Jakarta, Aktual.com – Wakil Menteri Pertanian Sudaryono mengatakan transformasi Bulog dari BUMN berstatus Perum menjadi badan otonom yang berada langsung di bawah Presiden Prabowo Subianto bertujuan sebagai penstabil harga.

Berdasarkan hasil rapat internal yang dipimpin Presiden Prabowo Subianto di Istana Kepresidenan Jakarta, Selasa, Sudaryono mengatakan fungsi Bulog akan dikembalikan sebagai badan pemerintah untuk menjaga stok pangan dan kestabilan harga.

“Fungsi Bulog sebagai badan urusan logistik cadangan pangan kita. Jadi memang difungsikan ke sana, kemudian artinya lebih untuk kestabilan harga, menjaga stok pangan, dan seterusnya,” kata Sudaryono saat ditemui di Istana Kepresidenan Jakarta, Selasa (26/11).

Sudaryono menjelaskan bahwa Bulog yang nantinya tidak lagi menjalankan tugas korporasi, akan menjadi badan dengan arahan langsung di bawah Presiden.

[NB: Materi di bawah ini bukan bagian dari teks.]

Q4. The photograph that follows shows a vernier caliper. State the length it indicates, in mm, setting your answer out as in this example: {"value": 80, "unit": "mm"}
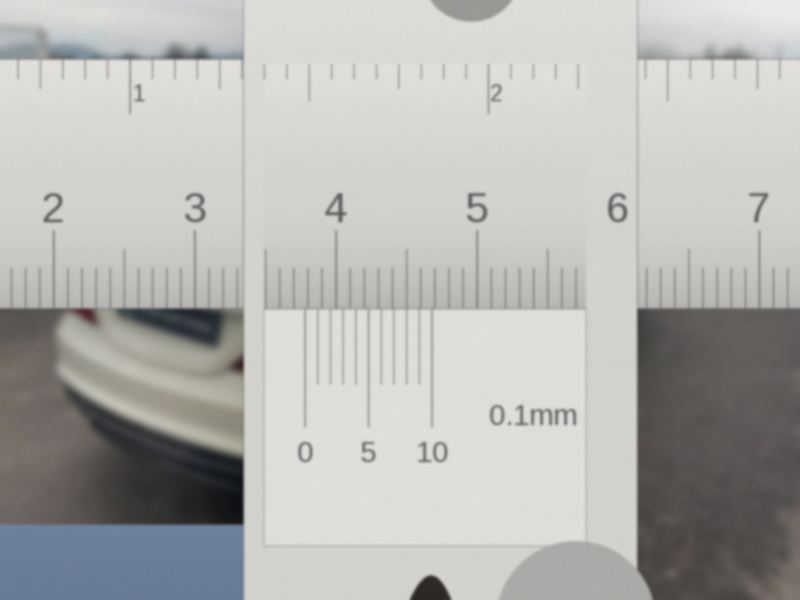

Menurut Wamentan, fungsi Bulog nantinya tidak hanya sebagai badan yang menyerap hasil panen petani, tetapi juga menyalurkan beras untuk masyarakat penerima bantuan, yang saat ini dijalankan melalui program Bantuan Pangan Non Tunai (BPNT).

Sebagai badan penstabil harga, Bulog memastikan bahwa cadangan pangan, terutama beras tetap aman, di mana saat panen raya, Bulog segera menyerap hasil panen, dan mendistribusikan ke pasar saat kebutuhan meningkat.

“Jadi Bulog itu sebagai penstabil harga. Dia yang menjadi satu lembaga yang kembali kepada tujuan awalnya sebagai badan urusan logistik. Untuk memastikan bahwa negara kita secara cadangan pangan akan aman, punya stoknya,” kata Sudaryono.

Hanya saja, Bulog sebagai badan otonom nantinya tidak harus mengambil keuntungan, seperti korporasi. Jika berstatus BUMN, Bulog tetap harus menjalankan program subsidi pemerintah melalui, “public service obligation” (PSO).

Namun saat menjadi badan otonom, Bulog tidak perlu menanggung biaya beban operasional dan tidak menjalankan kegiatan komersial, seperti penjualan beras.

“Saya kira sudah enggak relevan ke situ. Misalnya KPI-nya mesti untung kan, beda. Bernegara ini kan bukan untung dan rugi, tapi yang untung mesti rakyat. Nah itu yang paling utama,” kata dia.